– auch Silbenverschlingerin genannt
Auf dem Rhein bei Königswinter sehe ich regelmäßig die Ruderin. Sie trägt ein rotes Basecap auf brünettem Haar, das zu einem Pferdeschwanz gebunden ist. Meistens ist sie im Einer, manchmal sind sie auch zu Zweit oder zu Mehreren.
Ihre Teamkollegen aus dem Ruderclub stromaufwärts überholen sie und schnalzen ein seltsames Insiderruderergeräusch. Es hört sich fast an wie ein Händeklatschen, doch da Ruderer in Aktion nicht in die Hände klatschen können, haben sie dieses Geräusch erfunden. Die Ruderin lacht. Sie weiß, dass sie dank einer sinnvollen auditiven Tradition nicht Rudererin (Ru-der-er-in) ist. Rein logisch wäre das so. Wie immer gab es zuerst die Ruderer und das Wort dafür. Als dann auch weibliches Geschick das Ruder lenkte, wäre die Rudererin fällig gewesen.
____
**SCHRIFTLICHE AUFGABE A:**
Schreibe die Zeilen der Datensätze von der Zeile mit „genus: Larus“ bis einschließlich der Zeile mit „order: Ranunculales“ unverändert ab.
____
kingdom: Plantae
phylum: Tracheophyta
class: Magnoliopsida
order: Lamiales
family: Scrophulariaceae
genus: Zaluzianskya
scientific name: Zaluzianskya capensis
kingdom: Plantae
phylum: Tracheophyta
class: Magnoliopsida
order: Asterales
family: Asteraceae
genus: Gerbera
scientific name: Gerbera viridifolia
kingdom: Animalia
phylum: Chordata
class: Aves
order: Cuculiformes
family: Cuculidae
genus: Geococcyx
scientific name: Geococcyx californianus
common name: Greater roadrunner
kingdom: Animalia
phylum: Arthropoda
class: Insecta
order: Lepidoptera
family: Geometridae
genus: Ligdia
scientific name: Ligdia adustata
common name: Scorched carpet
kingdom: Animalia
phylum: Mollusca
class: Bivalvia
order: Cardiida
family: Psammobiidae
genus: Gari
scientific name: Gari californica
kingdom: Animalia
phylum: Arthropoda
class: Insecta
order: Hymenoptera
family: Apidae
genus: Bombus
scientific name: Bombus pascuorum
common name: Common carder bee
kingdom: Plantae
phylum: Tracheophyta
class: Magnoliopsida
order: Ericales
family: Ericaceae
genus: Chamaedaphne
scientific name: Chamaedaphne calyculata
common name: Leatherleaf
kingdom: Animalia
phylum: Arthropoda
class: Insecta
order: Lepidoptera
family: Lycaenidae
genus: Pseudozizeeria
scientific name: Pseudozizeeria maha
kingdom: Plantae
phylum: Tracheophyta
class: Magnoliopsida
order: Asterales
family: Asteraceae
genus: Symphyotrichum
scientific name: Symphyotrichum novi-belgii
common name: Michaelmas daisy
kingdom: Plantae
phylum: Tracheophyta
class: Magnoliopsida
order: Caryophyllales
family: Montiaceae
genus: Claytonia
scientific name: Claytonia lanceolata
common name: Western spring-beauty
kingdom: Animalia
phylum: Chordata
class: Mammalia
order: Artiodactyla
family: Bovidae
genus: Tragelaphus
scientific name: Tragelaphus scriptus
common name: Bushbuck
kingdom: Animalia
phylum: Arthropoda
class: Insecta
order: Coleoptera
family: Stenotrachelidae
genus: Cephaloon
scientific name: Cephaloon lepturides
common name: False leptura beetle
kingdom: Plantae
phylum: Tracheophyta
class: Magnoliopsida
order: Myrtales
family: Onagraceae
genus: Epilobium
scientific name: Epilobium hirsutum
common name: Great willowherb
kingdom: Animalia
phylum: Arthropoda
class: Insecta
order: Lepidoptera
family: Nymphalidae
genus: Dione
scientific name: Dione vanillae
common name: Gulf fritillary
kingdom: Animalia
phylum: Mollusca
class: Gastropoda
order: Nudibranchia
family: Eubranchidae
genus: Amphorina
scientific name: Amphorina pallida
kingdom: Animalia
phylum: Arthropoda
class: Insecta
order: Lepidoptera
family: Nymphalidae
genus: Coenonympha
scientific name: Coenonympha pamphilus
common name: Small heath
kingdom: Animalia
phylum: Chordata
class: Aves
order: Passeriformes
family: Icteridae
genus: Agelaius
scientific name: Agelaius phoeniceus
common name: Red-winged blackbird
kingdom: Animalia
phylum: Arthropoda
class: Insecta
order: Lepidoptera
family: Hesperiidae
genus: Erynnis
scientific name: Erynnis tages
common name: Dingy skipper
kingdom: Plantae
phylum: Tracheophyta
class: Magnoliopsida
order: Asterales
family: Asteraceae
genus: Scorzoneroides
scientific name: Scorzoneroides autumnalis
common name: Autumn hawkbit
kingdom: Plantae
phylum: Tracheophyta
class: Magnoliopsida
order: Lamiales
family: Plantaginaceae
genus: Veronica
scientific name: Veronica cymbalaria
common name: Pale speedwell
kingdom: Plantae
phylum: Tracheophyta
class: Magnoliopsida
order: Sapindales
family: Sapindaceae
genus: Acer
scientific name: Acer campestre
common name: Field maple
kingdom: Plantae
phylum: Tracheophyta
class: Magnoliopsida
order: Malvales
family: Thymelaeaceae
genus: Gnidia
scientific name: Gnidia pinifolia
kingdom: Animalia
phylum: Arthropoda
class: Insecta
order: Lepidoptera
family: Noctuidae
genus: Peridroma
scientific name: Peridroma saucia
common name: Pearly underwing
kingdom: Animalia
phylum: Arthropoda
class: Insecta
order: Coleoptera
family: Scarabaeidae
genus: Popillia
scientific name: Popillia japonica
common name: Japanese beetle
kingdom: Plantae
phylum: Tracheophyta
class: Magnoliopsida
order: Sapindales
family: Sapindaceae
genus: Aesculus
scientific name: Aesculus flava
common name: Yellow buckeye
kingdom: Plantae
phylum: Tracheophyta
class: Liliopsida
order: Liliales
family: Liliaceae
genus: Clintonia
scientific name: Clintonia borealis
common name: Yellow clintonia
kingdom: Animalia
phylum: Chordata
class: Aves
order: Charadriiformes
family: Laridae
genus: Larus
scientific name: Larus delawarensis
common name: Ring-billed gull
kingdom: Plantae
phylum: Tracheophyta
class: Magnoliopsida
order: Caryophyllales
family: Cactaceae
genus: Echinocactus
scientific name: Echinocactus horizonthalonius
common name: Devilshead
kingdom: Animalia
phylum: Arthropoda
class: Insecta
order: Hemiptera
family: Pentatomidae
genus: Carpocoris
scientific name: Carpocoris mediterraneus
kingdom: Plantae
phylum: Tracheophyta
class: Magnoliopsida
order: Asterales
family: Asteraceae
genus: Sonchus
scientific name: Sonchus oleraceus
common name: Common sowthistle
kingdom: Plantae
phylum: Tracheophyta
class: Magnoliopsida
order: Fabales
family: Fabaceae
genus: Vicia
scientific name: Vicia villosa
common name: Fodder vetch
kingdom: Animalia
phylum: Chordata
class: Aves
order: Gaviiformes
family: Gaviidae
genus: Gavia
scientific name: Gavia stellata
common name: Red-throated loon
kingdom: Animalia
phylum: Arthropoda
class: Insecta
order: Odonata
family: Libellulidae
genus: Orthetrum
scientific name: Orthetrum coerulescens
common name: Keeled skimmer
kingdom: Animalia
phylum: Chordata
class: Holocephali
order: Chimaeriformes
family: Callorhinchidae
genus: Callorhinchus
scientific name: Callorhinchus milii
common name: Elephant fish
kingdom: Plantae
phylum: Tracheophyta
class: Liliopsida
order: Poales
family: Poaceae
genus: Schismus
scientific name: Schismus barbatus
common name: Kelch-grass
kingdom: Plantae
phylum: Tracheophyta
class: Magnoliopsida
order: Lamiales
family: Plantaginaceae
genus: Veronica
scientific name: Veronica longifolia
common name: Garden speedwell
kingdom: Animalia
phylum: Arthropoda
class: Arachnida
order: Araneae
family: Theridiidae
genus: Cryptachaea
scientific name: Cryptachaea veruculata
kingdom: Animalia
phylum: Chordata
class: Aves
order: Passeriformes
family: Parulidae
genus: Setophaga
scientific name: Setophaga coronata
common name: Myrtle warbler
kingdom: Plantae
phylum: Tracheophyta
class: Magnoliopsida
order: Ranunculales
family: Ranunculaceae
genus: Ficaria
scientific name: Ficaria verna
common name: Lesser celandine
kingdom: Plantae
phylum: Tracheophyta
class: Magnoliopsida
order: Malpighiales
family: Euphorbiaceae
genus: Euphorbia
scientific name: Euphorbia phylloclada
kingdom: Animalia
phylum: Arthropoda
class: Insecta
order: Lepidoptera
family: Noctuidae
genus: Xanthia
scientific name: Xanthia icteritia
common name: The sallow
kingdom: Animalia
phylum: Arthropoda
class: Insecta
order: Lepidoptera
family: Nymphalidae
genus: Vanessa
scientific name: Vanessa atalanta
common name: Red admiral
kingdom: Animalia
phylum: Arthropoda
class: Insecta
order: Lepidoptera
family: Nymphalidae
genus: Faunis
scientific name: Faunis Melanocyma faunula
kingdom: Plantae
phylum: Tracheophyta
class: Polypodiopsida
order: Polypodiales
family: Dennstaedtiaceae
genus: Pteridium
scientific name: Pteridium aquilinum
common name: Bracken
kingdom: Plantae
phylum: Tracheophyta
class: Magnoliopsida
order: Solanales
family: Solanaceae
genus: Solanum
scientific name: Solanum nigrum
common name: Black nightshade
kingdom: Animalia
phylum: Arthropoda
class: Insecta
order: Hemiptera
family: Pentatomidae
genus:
____
**SCHRIFTLICHE AUFGABE B:**
Welche verschiedenen weiblichen Personenbezeichnungen auf „-in“ kommen im Text über die Ruderin vor? Führe alle auf.

**VOLLSTÄNDIGE AUSGABE A:**
genus: Larus
scientific name: Larus delawarensis
common name: Ring-billed gull
kingdom: Plantae
phylum: Tracheophyta
class: Magnoliopsida
order: Caryophyllales
family: Cactaceae
genus: Echinocactus
scientific name: Echinocactus horizonthalonius
common name: Devilshead
kingdom: Animalia
phylum: Arthropoda
class: Insecta
order: Hemiptera
family: Pentatomidae
genus: Carpocoris
scientific name: Carpocoris mediterraneus
kingdom: Plantae
phylum: Tracheophyta
class: Magnoliopsida
order: Asterales
family: Asteraceae
genus: Sonchus
scientific name: Sonchus oleraceus
common name: Common sowthistle
kingdom: Plantae
phylum: Tracheophyta
class: Magnoliopsida
order: Fabales
family: Fabaceae
genus: Vicia
scientific name: Vicia villosa
common name: Fodder vetch
kingdom: Animalia
phylum: Chordata
class: Aves
order: Gaviiformes
family: Gaviidae
genus: Gavia
scientific name: Gavia stellata
common name: Red-throated loon
kingdom: Animalia
phylum: Arthropoda
class: Insecta
order: Odonata
family: Libellulidae
genus: Orthetrum
scientific name: Orthetrum coerulescens
common name: Keeled skimmer
kingdom: Animalia
phylum: Chordata
class: Holocephali
order: Chimaeriformes
family: Callorhinchidae
genus: Callorhinchus
scientific name: Callorhinchus milii
common name: Elephant fish
kingdom: Plantae
phylum: Tracheophyta
class: Liliopsida
order: Poales
family: Poaceae
genus: Schismus
scientific name: Schismus barbatus
common name: Kelch-grass
kingdom: Plantae
phylum: Tracheophyta
class: Magnoliopsida
order: Lamiales
family: Plantaginaceae
genus: Veronica
scientific name: Veronica longifolia
common name: Garden speedwell
kingdom: Animalia
phylum: Arthropoda
class: Arachnida
order: Araneae
family: Theridiidae
genus: Cryptachaea
scientific name: Cryptachaea veruculata
kingdom: Animalia
phylum: Chordata
class: Aves
order: Passeriformes
family: Parulidae
genus: Setophaga
scientific name: Setophaga coronata
common name: Myrtle warbler
kingdom: Plantae
phylum: Tracheophyta
class: Magnoliopsida
order: Ranunculales

**VOLLSTÄNDIGE AUSGABE B:**
- Silbenverschlingerin
- Ruderin
- Rudererin